7.   Warranties and Representations of HYTK Holding.  In order to induce
     Quest to enter into this Agreement and to complete the transaction
     contemplated herein, HYTK Holding warrants and represents to Quest that:

     a.   Organization and Standing.  HYTK Holding is a corporation duly
          organized, validly existing and in good standing under the laws of
<PAGE>
          Kansas.  It is also qualified to do business in every other state
          or jurisdiction in which it operates and to own and operate its
          assets, properties and business in such states or jurisdictions.
          Attached hereto as Exhibit P are true and correct copies of HYTK
          Holding's Articles of Incorporation, Amendments thereto and all
          current Bylaws.  No changes thereto will be made in any of the
          Exhibit P documents before Closing.

__Task set__.
**1)** Swap "Exhibit P" for "Exhibit Q" in the agreement excerpt on HYTK Holding's warranties, and give the passage between "Attached hereto as" and "documents before Closing.", inclusive.
**2)** Answer these from the agreement excerpt on HYTK Holding's warranties:
(a) Under the laws of which state is HYTK Holding organized?
(b) Which exhibit contains copies of HYTK Holding's Articles of Incorporation?
(c) To which party does HYTK Holding make its warranties and representations?
**3)** Extend the agreement excerpt on HYTK Holding's warranties by writing the clause that follows its final sentence.

__Provided data__.
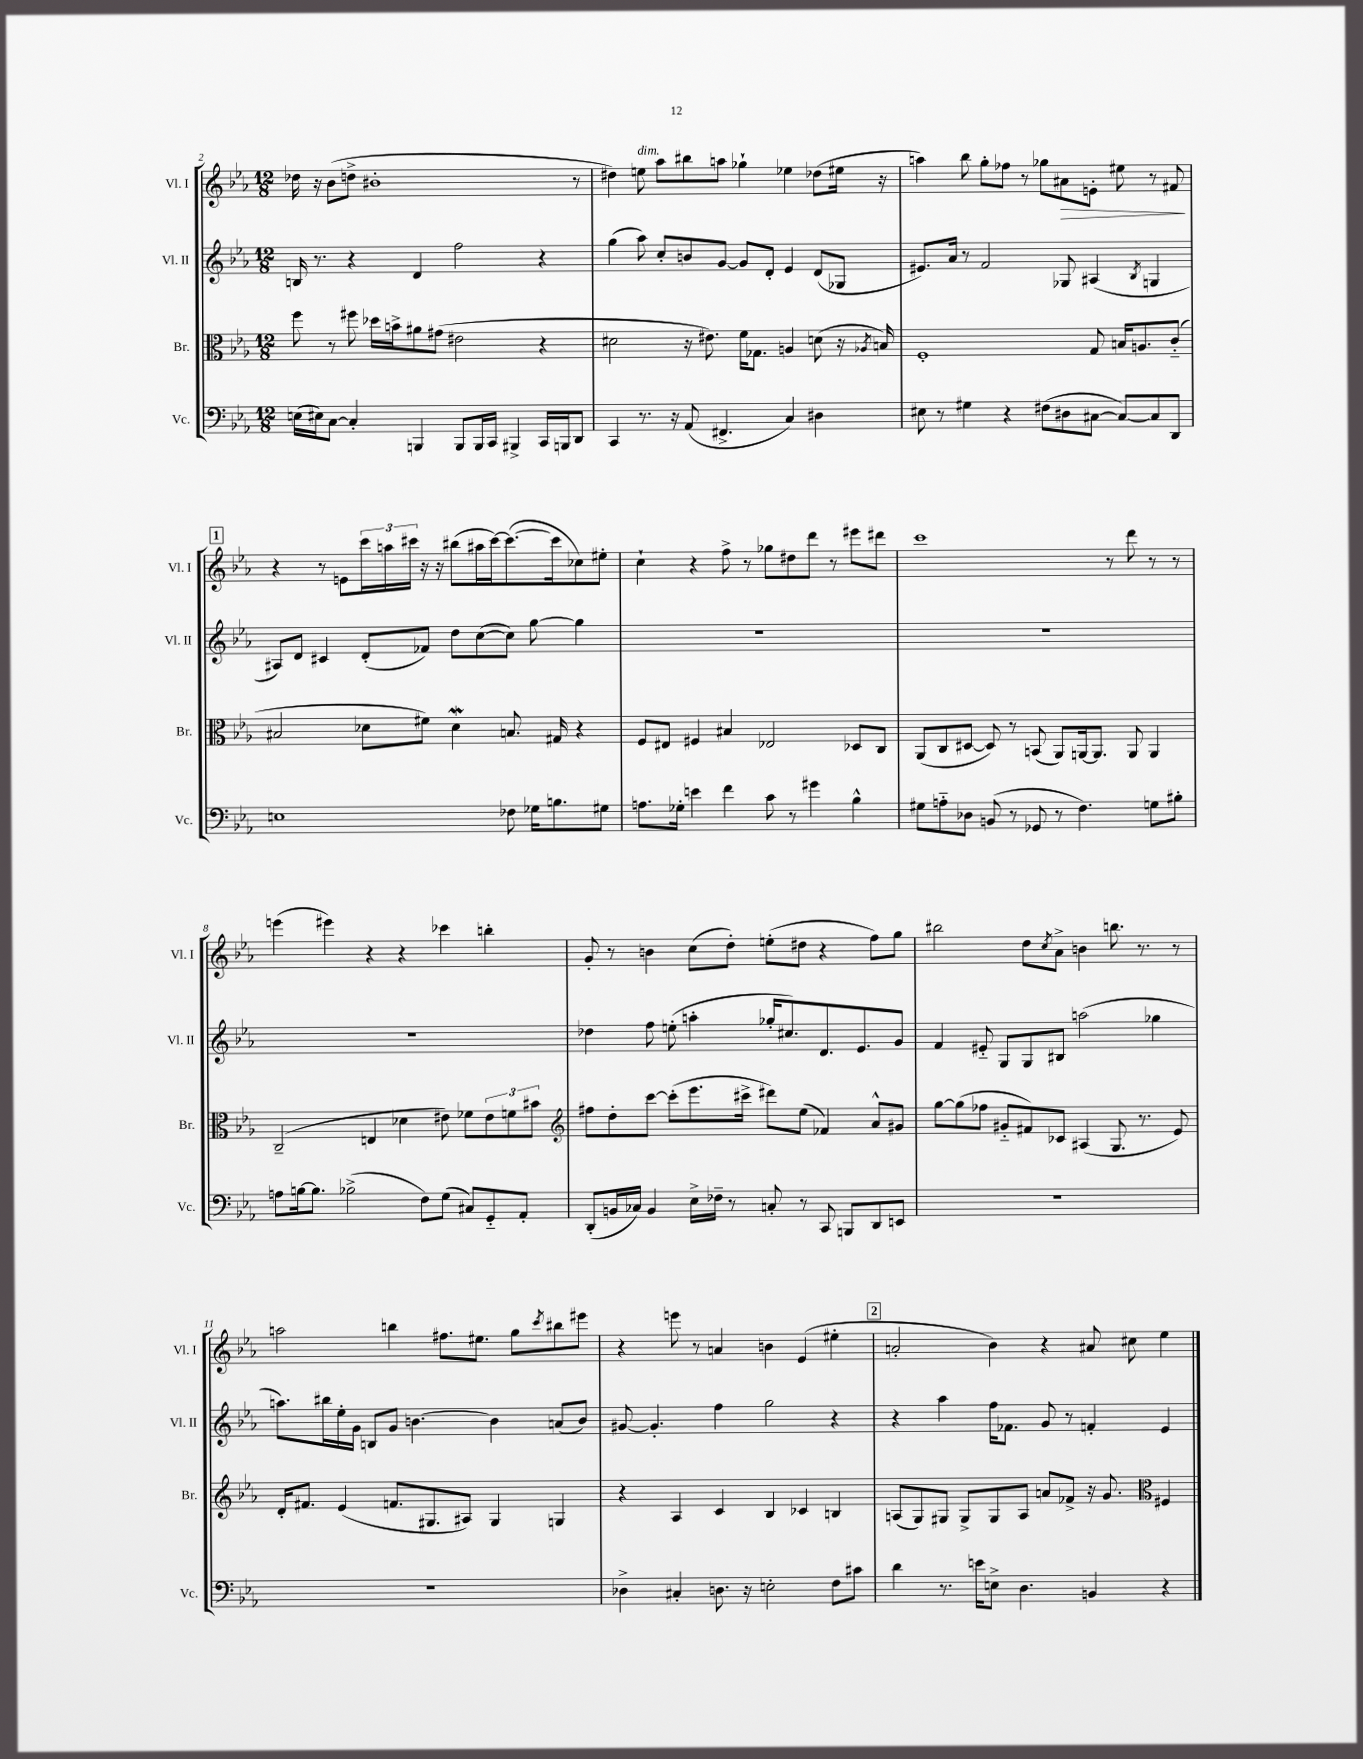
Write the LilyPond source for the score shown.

__Response list__.
**1)**
Attached hereto as Exhibit Q are true and correct copies of HYTK
          Holding's Articles of Incorporation, Amendments thereto and all
          current Bylaws.  No changes thereto will be made in any of the
          Exhibit Q documents before Closing.

**2)**
(a) Kansas
(b) Exhibit P
(c) Quest

**3)**
     b.   Capitalization.  HYTK Holding has authorized for issuance 10,000
          shares of voting Common Stock, no par value.  As of the Closing,
          but immediately prior to the reorganization contemplated herein,
          HYTK Holding shall have a total of 100 shares of its Common Stock
          issued and outstanding owned entirely by HYTK free and clear of
          all liens, encumbrances and restrictions of any nature whatsoever,
          with the sole exception being possible restrictions imposed by the
          1933 Act, and applicable state Blue Sky laws due to such
          securities not having been registered with any federal or state
          securities commissions or authorities. The HYTK Holding shares
          owned by HYTK are validly issued, fully paid and non-assessable. 
          The relative rights and preferences of HYTK Holding's equity
          securities are set forth in HYTK Holding's Articles of
          Incorporation, Amendments thereto and all current Bylaws which are
          collectively set forth in Exhibit P.  There shall be no other
          voting or equity securities convertible into voting stock, and no
          outstanding subscriptions, warrants, calls, options, rights,
          commitments or agreements by which HYTK Holding is bound, calling
          for the issuance of any additional shares of Common Stock or any
          other voting or equity security.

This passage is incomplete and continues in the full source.